> **Directive A**: List every stage of work that the dark matter PhD posting says the project includes.

**** Passage shown ****

Would you like to work with a passionate, international team of scientists, engineers, and technicians to build world-class dark matter detectors in deep-underground research labs? Are you a motivated, creative team-player who enjoys problem solving and learning new skills? We offer a PhD project that has it all: experiment design, construction, operation, computing, data analysis, and interpretation at the cutting edge of astroparticle physics.

What are you going to do?

You will work within the Nikhef Dark Matter group and will become a member of the XENON and DARWIN collaborations and the XLZD consortium. The XENONnT dark matter detector, operated by the XENON collaboration, is currently taking data. The future DARWIN/XLZD detector is expected to enable a varied physics program with sensitivity to several dark matter candidates as well as to neutrino interactions. The Nikhef Dark Matter group has made significant contributions to the XENON1T and XENONnT data acquisition system and read-out software, as well as to the mechanical design of detector components. The group is furthermore active in operation and various data analysis tasks of the XENONnT detector. Locally at Nikhef, the Dark Matter group operates a small liquid-xenon TPC for R&D purposes, and a setup to study material properties at the wavelengths of liquid xenon scintillation.

****

> **Directive B**: Reproduce the part of the records that opens with their very first line and closes with the line containing "tests. Any uncommon".

**** Information ****

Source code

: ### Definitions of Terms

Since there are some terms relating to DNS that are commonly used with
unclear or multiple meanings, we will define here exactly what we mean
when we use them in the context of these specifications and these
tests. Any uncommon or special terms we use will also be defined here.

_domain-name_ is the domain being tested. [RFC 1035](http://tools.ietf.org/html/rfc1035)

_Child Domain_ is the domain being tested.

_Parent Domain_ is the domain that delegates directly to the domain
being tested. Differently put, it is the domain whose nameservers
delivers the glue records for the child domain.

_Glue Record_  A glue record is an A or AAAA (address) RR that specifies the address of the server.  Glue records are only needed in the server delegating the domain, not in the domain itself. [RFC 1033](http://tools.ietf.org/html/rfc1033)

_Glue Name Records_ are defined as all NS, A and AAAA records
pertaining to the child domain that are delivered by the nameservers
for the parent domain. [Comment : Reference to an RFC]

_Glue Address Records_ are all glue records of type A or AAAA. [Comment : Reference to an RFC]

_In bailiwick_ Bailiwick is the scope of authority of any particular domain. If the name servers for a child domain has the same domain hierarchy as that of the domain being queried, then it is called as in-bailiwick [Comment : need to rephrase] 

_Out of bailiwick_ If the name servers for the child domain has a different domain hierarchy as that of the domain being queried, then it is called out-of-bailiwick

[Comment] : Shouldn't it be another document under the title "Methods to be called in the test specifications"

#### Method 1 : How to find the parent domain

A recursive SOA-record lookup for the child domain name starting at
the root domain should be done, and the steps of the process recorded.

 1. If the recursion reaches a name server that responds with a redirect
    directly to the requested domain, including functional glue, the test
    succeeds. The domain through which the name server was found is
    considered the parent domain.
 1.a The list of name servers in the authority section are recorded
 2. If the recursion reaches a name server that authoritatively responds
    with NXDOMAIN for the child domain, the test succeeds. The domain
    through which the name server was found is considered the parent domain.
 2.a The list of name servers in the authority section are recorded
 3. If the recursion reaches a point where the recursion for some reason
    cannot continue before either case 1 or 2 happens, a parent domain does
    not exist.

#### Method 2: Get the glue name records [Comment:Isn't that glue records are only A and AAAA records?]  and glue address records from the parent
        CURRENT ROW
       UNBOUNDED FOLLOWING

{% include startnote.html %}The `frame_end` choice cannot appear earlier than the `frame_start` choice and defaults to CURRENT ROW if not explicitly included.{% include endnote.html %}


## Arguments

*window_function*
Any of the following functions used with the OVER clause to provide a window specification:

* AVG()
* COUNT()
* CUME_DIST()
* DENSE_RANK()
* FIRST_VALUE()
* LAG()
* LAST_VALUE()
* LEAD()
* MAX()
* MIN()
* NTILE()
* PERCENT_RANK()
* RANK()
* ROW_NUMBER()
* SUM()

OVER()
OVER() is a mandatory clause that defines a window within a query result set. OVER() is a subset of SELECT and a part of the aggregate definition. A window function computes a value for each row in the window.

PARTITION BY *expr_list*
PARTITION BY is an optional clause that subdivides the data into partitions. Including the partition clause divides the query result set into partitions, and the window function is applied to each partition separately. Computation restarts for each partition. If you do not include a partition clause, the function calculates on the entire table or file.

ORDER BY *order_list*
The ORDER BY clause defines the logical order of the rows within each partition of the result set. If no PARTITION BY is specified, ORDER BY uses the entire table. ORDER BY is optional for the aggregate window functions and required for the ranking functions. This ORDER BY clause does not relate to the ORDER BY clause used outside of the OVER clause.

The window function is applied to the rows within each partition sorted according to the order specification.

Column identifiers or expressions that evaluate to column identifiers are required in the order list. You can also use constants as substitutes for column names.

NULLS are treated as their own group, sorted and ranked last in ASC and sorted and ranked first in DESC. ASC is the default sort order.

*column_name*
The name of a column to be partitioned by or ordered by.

****

> **Solution A**: experiment design, construction, operation, computing, data analysis, interpretation

> **Solution B**:
Source code

: ### Definitions of Terms

Since there are some terms relating to DNS that are commonly used with
unclear or multiple meanings, we will define here exactly what we mean
when we use them in the context of these specifications and these
tests. Any uncommon or special terms we use will also be defined here.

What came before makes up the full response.